If you want the meta id of the deleted document with the minimum id, that would be

SELECT meta().id FROM data WHERE id = (SELECT min(t.id) FROM data as t WHERE deleted = true)

If deleted = false needs to apply afterwords you need to use subquery.

Also you can try the following query

SELECT zd.idx  FROM 
(SELECT RAW MAX([id,{"idx":META().id,"deleted":deleted}])[1]  FROM data WHERE id < 4 ) AS zd
WHERE  zd.deleted = false;

The following is another option but this may be expensive due to GROUP BY.
HAVING clause is allowed with GROUP BY. To add HAVING I add GROUP BY non existent field so that all can be put in single group

INSERT INTO default VALUES("test1", {"id":1,"name":"a","deleted":false}),
                    VALUES("test2", {"id":2,"name":"a","deleted":false}),
                    VALUES ("test3",{"id":3,"name":"a","deleted":true});

SELECT maxdoc.idx FROM default WHERE id < 4 GROUP BY nonexistentfield
LETTING maxdoc = (MAX([id,{"idx":META().id,"deleted":deleted}])[1])
HAVING (maxdoc.deleted = false);

@johan_larson: Yes I do need something more specific. The idea is to get the largest id, and should the value, ‘deleted’ is true, return null. Otherwise return test3. Should a new record is inserted test4 { id = 4, deleted = false; }

The following query will still return null.
select zd.idx from
(select meta().id as idx, deleted from data where id < 4 order by id DESC limit 1) as zd
where deleted = false;

@vsr1: Thank you for the ‘group by’ statement. It is clear that the group by statement can be easily expand to the following which returns records of distinct name of the largest id if it is not deleted.

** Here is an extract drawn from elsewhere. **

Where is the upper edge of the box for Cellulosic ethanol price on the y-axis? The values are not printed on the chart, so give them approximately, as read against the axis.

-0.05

SELECT maxdoc.idx FROM default WHERE id < 4 GROUP BY name
LETTING maxdoc = (MAX([id,{“idx”:META().id,“deleted”:deleted}])[1])
HAVING (maxdoc.deleted = false);

To expand the discussion, I wonder what will be the performance of the group by statement if you are well aware that the record will either be 1 record or none.

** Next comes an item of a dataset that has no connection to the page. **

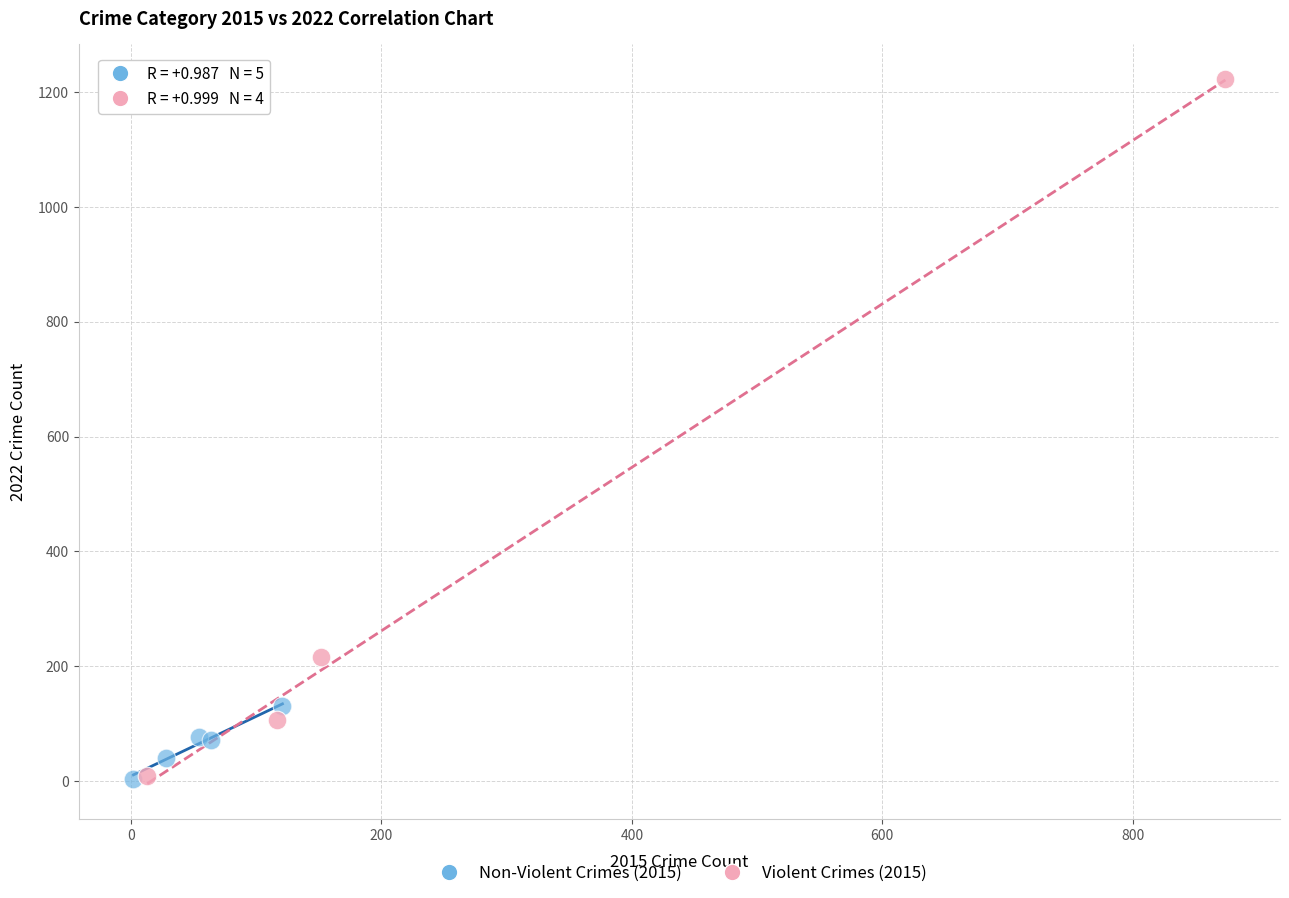

Which series has the largest Y range (max minus min)?

Violent Crimes (2015)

If there is 1 group or none should not be any performance impact. If there is aggregate it automatically as dummy group by.

You also mention that it can be expensive due to group by which I would presume is scenario driven. Perhaps I should present my use cases instead.

So there are 2 possible use-cases
INSERT INTO default VALUES(“test1”, {“id”:1,“name”:“a”,“deleted”:false});
INSERT INTO default VALUES(“test2”, {“id”:2,“name”:“a”,“deleted”:false});
INSERT INTO default VALUES(“test3”, {“id”:3,“name”:“b”,“deleted”:false});
INSERT INTO default VALUES(“test4”, {“id”:4,“name”:“c”,“deleted”:false}),
INSERT INTO default VALUES(“test5”, {“id”:5,“name”:“c”,“deleted”:true});

  1. We want the meta.id of each distinct name with id smaller than n. If the document (with the largest id) is deleted, skip this document
    The expected result is test2, test3 if n is 6

SELECT maxdoc.idx FROM default WHERE id < n GROUP BY name
LETTING maxdoc = (MAX([id,{“idx”:META().id,“deleted”:deleted}])[1])
HAVING (maxdoc.deleted = false);

  1. We want the meta.id of a specific name id smaller than n. If the document (with the largest id) is deleted, return null.
    The expected result is test2 if n is 6 and m is a
    The expected result is test4 if n is 5 and m is c
    The expected result is null if n is 6 and m is c

select zd.idx from
(select meta().id as idx, deleted from data where name = m AND id < n order by id DESC limit 1) as zd
where deleted = false;

Do you think, for 2 that I should use this instead
SELECT maxdoc.idx FROM default WHERE name = m and id < n GROUP BY donkeywhichdoesnotexist
LETTING maxdoc = (MAX([id,{“idx”:META().id,“deleted”:deleted}])[1])
HAVING (maxdoc.deleted = false);

Hi @wai.kwang.mak,
Use case 1 you need separate result for each name the query is right and there is no other way you can achieve without group by.

Use Case 2, You can use GROUP BY or SUBQUERY but i prefer subquery.
The reason is non required clause adding will few CPU cycles, what happens tomorrow added this field in document whole results will change. Is this show in performance difference i don’t think so.

@vsr1 Thank you for explanation. I will work towards your suggestion.

Hi expert,
why did not work this query?
I will appreciate if anyone let me know the reason.

Thanks.

Hi @vhp1360,

Could you please post query that you have problem.

I meant the top question

Hi @vhp1360,

The query in post #1 works correctly. @wai.kwang.mak would like to know is there alternative way to write the query without subquery.